A história escreve-se com mais datas, perdidas nas ruas das cidades, sem que dediquemos muito mais tempo à sua origem e ao que podem representar para o nosso futuro.

Ainda vamos a tempo de celebrar mais datas que vão atingir a idade redonda de 200 anos nos próximos tempos. Ou então continuar a esquecer, a negar a sua origem e a perder mais futuro.

Lembremos então que, daqui a 10 anos, vamos ter os 200 anos da Lutas Liberais e que a Avenida 24 de Julho, em Lisboa, evocará os 200 anos da Libertação da cidade. Durante muitos anos era o equivalente ao 25 de Abril de 1974.

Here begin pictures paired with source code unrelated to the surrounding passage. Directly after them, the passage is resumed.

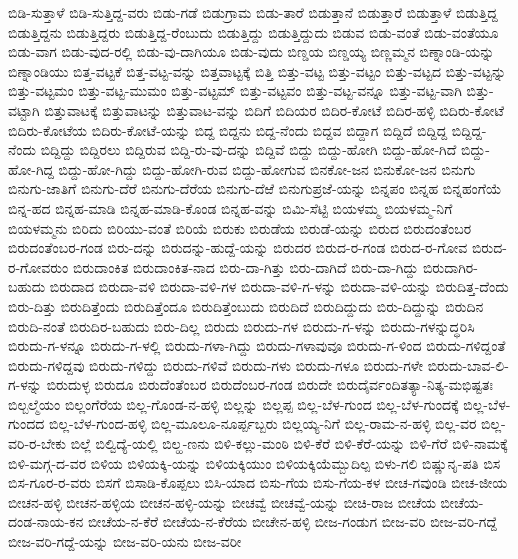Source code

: ಬಿಡಿ-ಸುತ್ತಾಳೆ
ಬಿಡಿ-ಸುತ್ತಿದ್ದ-ವರು
ಬಿಡು-ಗಡೆ
ಬಿಡುಗ್ರಾಮ
ಬಿಡು-ತಾರೆ
ಬಿಡುತ್ತಾನೆ
ಬಿಡುತ್ತಾರೆ
ಬಿಡುತ್ತಾಳೆ
ಬಿಡುತ್ತಿದ್ದ
ಬಿಡುತ್ತಿದ್ದನು
ಬಿಡುತ್ತಿದ್ದರು
ಬಿಡುತ್ತಿದ್ದ-ರೆಂಬುದು
ಬಿಡುತ್ತಿದ್ದು
ಬಿಡುತ್ತಿದ್ದುದು
ಬಿಡುವ
ಬಿಡು-ವಂತೆ
ಬಿಡು-ವಂತೆಯೂ
ಬಿಡು-ವಾಗ
ಬಿಡು-ವುದ-ರಲ್ಲಿ
ಬಿಡು-ವು-ದಾಗಿಯೂ
ಬಿಡು-ವುದು
ಬಿಣ್ಡಯ
ಬಿಣ್ಡಯ್ಯ
ಬಿಣ್ಣಮ್ಮನ
ಬಿಣ್ನಾಂಡಿ-ಯನ್ನು
ಬಿಣ್ನಾಂಡಿಯು
ಬಿತ್ತ-ವಟ್ಟಕೆ
ಬಿತ್ತ-ವಟ್ಟ-ವನ್ನು
ಬಿತ್ತವಾಟ್ಟಕ್ಕೆ
ಬಿತ್ತಿ
ಬಿತ್ತು-ವಟ್ಟ
ಬಿತ್ತು-ವಟ್ಟಂ
ಬಿತ್ತು-ವಟ್ಟದ
ಬಿತ್ತು-ವಟ್ಟನ್ನು
ಬಿತ್ತು-ವಟ್ಟಮಂ
ಬಿತ್ತು-ವಟ್ಟ-ಮುಮಂ
ಬಿತ್ತು-ವಟ್ಟಮ್
ಬಿತ್ತು-ವಟ್ಟವಂ
ಬಿತ್ತು-ವಟ್ಟ-ವನ್ನೂ
ಬಿತ್ತು-ವಟ್ಟ-ವಾಗಿ
ಬಿತ್ತು-ವಟ್ಟಾಗಿ
ಬಿತ್ತುವಾಟಕ್ಕೆ
ಬಿತ್ತುವಾಟನ್ನು
ಬಿತ್ತುವಾಟ-ವನ್ನು
ಬಿದಿಗೆ
ಬಿದಿಯರ
ಬಿದಿರ-ಕೋಟೆ
ಬಿದಿರ-ಹಳ್ಳಿ
ಬಿದಿರು-ಕೋಟೆ
ಬಿದಿರು-ಕೋಟೆಯ
ಬಿದಿರು-ಕೋಟೆ-ಯನ್ನು
ಬಿದ್ದ
ಬಿದ್ದನು
ಬಿದ್ದ-ನೆಂದು
ಬಿದ್ದವ
ಬಿದ್ದಾಗ
ಬಿದ್ದಿದೆ
ಬಿದ್ದಿದ್ದ
ಬಿದ್ದಿದ್ದ-ನೆಂದು
ಬಿದ್ದಿದ್ದು
ಬಿದ್ದಿರಲು
ಬಿದ್ದಿರುವ
ಬಿದ್ದಿ-ರು-ವು-ದನ್ನು
ಬಿದ್ದಿವೆ
ಬಿದ್ದು
ಬಿದ್ದು-ಹೋಗಿ
ಬಿದ್ದು-ಹೋ-ಗಿದೆ
ಬಿದ್ದು-ಹೋ-ಗಿದ್ದ
ಬಿದ್ದು-ಹೋ-ಗಿದ್ದು
ಬಿದ್ದು-ಹೋಗಿ-ರುವ
ಬಿದ್ದು-ಹೋಗುವ
ಬಿನಕೋ-ಜನ
ಬಿನುಕೋ-ಜನ
ಬಿನುಗು
ಬಿನುಗು-ಜಾತಿಗೆ
ಬಿನುಗು-ದೆರೆ
ಬಿನುಗು-ದೆರೆಯ
ಬಿನುಗು-ದೆಱೆ
ಬಿನುಗುಪ್ರಜೆ-ಯನ್ನು
ಬಿನ್ನಪಂ
ಬಿನ್ನಹ
ಬಿನ್ನಹಂಗೆಯೆ
ಬಿನ್ನ-ಹದ
ಬಿನ್ನಹ-ಮಾಡಿ
ಬಿನ್ನಹ-ಮಾಡಿ-ಕೊಂಡ
ಬಿನ್ನಹ-ವನ್ನು
ಬಿಮಿ-ಸೆಟ್ಟಿ
ಬಿಯಳಮ್ಮ
ಬಿಯಳಮ್ಮ-ನಿಗೆ
ಬಿಯಳಮ್ಮನು
ಬಿರಿದು
ಬಿರಿಯು-ವಂತೆ
ಬಿರಿಯೆ
ಬಿರುಕು
ಬಿರುಡೆಯ
ಬಿರುಡೆ-ಯನ್ನು
ಬಿರುದ
ಬಿರುದಂತೆಂಬರ
ಬಿರುದಂತೆಂಬರ-ಗಂಡ
ಬಿರು-ದನ್ನು
ಬಿರುದನ್ನು-ಹುದ್ದೆ-ಯನ್ನು
ಬಿರುದರ
ಬಿರುದ-ರ-ಗಂಡ
ಬಿರುದ-ರ-ಗೋವ
ಬಿರುದ-ರ-ಗೋವರುಂ
ಬಿರುದಾಂಕಿತ
ಬಿರುದಾಂಕಿತ-ನಾದ
ಬಿರು-ದಾ-ಗಿತ್ತು
ಬಿರು-ದಾಗಿದೆ
ಬಿರು-ದಾ-ಗಿದ್ದು
ಬಿರುದಾಗಿರ-ಬಹುದು
ಬಿರುದಾದ
ಬಿರುದಾ-ವಳಿ
ಬಿರುದಾ-ವಳಿ-ಗಳ
ಬಿರುದಾ-ವಳಿ-ಗ-ಳನ್ನು
ಬಿರುದಾ-ವಳಿ-ಯನ್ನು
ಬಿರುದಿತ್ತ-ದೆಂದು
ಬಿರು-ದಿತ್ತು
ಬಿರುದಿತ್ತೆಂದು
ಬಿರುದಿತ್ತೆಂದೂ
ಬಿರುದಿತ್ತೆಂಬುದು
ಬಿರುದಿದೆ
ಬಿರುದಿದ್ದುದು
ಬಿರು-ದಿದ್ದುನ್ನು
ಬಿರುದಿನ
ಬಿರುದಿ-ನಂತೆ
ಬಿರುದಿರ-ಬಹುದು
ಬಿರು-ದಿಲ್ಲ
ಬಿರುದು
ಬಿರುದು-ಗಳ
ಬಿರುದು-ಗ-ಳನ್ನು
ಬಿರುದು-ಗಳನ್ನುದ್ಧರಿಸಿ
ಬಿರುದು-ಗ-ಳನ್ನೂ
ಬಿರುದು-ಗ-ಳಲ್ಲಿ
ಬಿರುದು-ಗಳಾ-ಗಿದ್ದು
ಬಿರುದು-ಗಳಾವುವೂ
ಬಿರುದು-ಗ-ಳಿಂದ
ಬಿರುದು-ಗಳಿದ್ದಂತೆ
ಬಿರುದು-ಗಳಿದ್ದವು
ಬಿರುದು-ಗಳಿದ್ದು
ಬಿರುದು-ಗಳಿವೆ
ಬಿರುದು-ಗಳು
ಬಿರುದು-ಗಳೂ
ಬಿರುದು-ಗಳೇ
ಬಿರುದು-ಬಾವ-ಲಿ-ಗ-ಳನ್ನು
ಬಿರುದುಳ್ಳ
ಬಿರುದೂ
ಬಿರುದೆಂತೆಂಬರ
ಬಿರುದೆಂಬರ-ಗಂಡ
ಬಿರುದೇ
ಬಿರುದೈರ್ವಂದಿತತ್ಯಾ-ನಿತ್ಯ-ಮಭಿಷ್ಟತಃ
ಬಿಲ್ಬಲ್ಮೆಯಂ
ಬಿಲ್ಲಂಗೆರೆಯ
ಬಿಲ್ಲ-ಗೊಂಡ-ನ-ಹಳ್ಳಿ
ಬಿಲ್ಲನ್ನು
ಬಿಲ್ಲಪ್ಪ
ಬಿಲ್ಲ-ಬೆಳ-ಗುಂದ
ಬಿಲ್ಲ-ಬೆಳ-ಗುಂದಕ್ಕೆ
ಬಿಲ್ಲ-ಬೆಳ-ಗುಂದದ
ಬಿಲ್ಲ-ಬೆಳ-ಗುಂದ-ಹಳ್ಳಿ
ಬಿಲ್ಲ-ಮೂಲೂ-ನೂರ್ಪ್ಪಬ್ಬರು
ಬಿಲ್ಲಯ್ಯ-ನಿಗೆ
ಬಿಲ್ಲ-ರಾಮ-ನ-ಹಳ್ಳಿ
ಬಿಲ್ಲ-ವರ
ಬಿಲ್ಲ-ವರಿ-ರ-ಬೇಕು
ಬಿಲ್ಲೆ
ಬಿಲ್ವಿದ್ಯೆ-ಯಲ್ಲಿ
ಬಿಲ್ಹ-ಣನು
ಬಿಳಿ-ಕಲ್ಲು-ಮಂಠಿ
ಬಿಳಿ-ಕೆರೆ
ಬಿಳಿ-ಕೆರೆ-ಯನ್ನು
ಬಿಳಿ-ಗೆರೆ
ಬಿಳಿ-ನಾಮಕ್ಕೆ
ಬಿಳಿ-ಮಗ್ಗ-ದ-ವರ
ಬಿಳಿಯ
ಬಿಳಿಯಕ್ಕಿ-ಯನ್ನು
ಬಿಳಿಯಕ್ಕಿಯುಂ
ಬಿಳಿಯಕ್ಕಿಯೆಮ್ಬುದಿಲ್ಪ
ಬಿಳು-ಗಲಿ
ಬಿಷ್ಣುನೃ-ಪತಿ
ಬಿಸ
ಬಿಸ-ಗೂರ-ರ-ವರು
ಬಿಸಗೆ
ಬಿಸಾಡಿ-ಕೊಪ್ಪಲು
ಬಿಸಿ-ಯಾದ
ಬಿಸು-ಗೆಯ
ಬಿಸು-ಗೆಯ-ಕಳ
ಬೀಚ-ಗವುಂಡಿ
ಬೀಚ-ಜೀಯ
ಬೀಚನ-ಹಳ್ಳಿ
ಬೀಚನ-ಹಳ್ಳಿಯ
ಬೀಚನ-ಹಳ್ಳಿ-ಯನ್ನು
ಬೀಚವ್ವೆ
ಬೀಚವ್ವೆ-ಯನ್ನು
ಬೀಚಿ-ರಾಜ
ಬೀಚೆಯ
ಬೀಚೆಯ-ದಂಡ-ನಾಯ-ಕನ
ಬೀಚೆಯ-ನ-ಕೆರೆ
ಬೀಚೆಯ-ನ-ಕೆರೆಯ
ಬೀಚೇನ-ಹಳ್ಳಿ
ಬೀಜ-ಗಂಡುಗ
ಬೀಜ-ವರಿ
ಬೀಜ-ವರಿ-ಗದ್ದೆ
ಬೀಜ-ವರಿ-ಗದ್ದೆ-ಯನ್ನು
ಬೀಜ-ವರಿ-ಯನು
ಬೀಜ-ವರೀ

Lembremos ainda que D. Pedro IV cruzou o oceano Atlântico três vezes: a primeira, em criança, quando foi para o Brasil. A segunda, em 1832, quando veio lutar contra o irmão. E a terceira, em 1972, há 50 anos, quando o Brasil celebrou os 150 anos da Independência e o seu corpo foi enviado para o panteão em S. Paulo.

Agora, viajou o seu coração, a parte do corpo que faltava. Uma quarta viagem à qual, espera-se, somar-se-á uma quinta: quando o coração regressar ao Porto, a cidade que se diz “Invicta” por ter sido aí que D. Pedro resistiu, vitorioso, ao cerco das tropas absolutistas do seu irmão.

Pormenor do convite da exposição comemorativa dos 200 anos da deslocação da Corte Portuguesa para o Brasil, inauguradano Rio de Janeiro.

D. Pedro pode ter nascido e morrido no quarto do Palácio de Queluz, mas o corpo está hoje no Brasil. Entretanto, em Lisboa, no Panteão dos Bragança, no Mosteiro de S. Vicente de Fora, está o corpo de D. Miguel. O irmão derrotado nas lutas liberais mas reabilitado pela Ditadura. Foi exumado na Áustria em 1967 e trazido para Portugal, um ano antes de Salazar cair da cadeira.

Esquecer o legado liberal de D. Pedro e não compreender que Portugal e Brasil já foram um Reino Unido é condenar-nos a perder mais 200 anos de História. A não ser que se o plano seja celebrar, com grande pompa e circunstância, daqui a quatro anos, os 100 anos do 28 de Maio.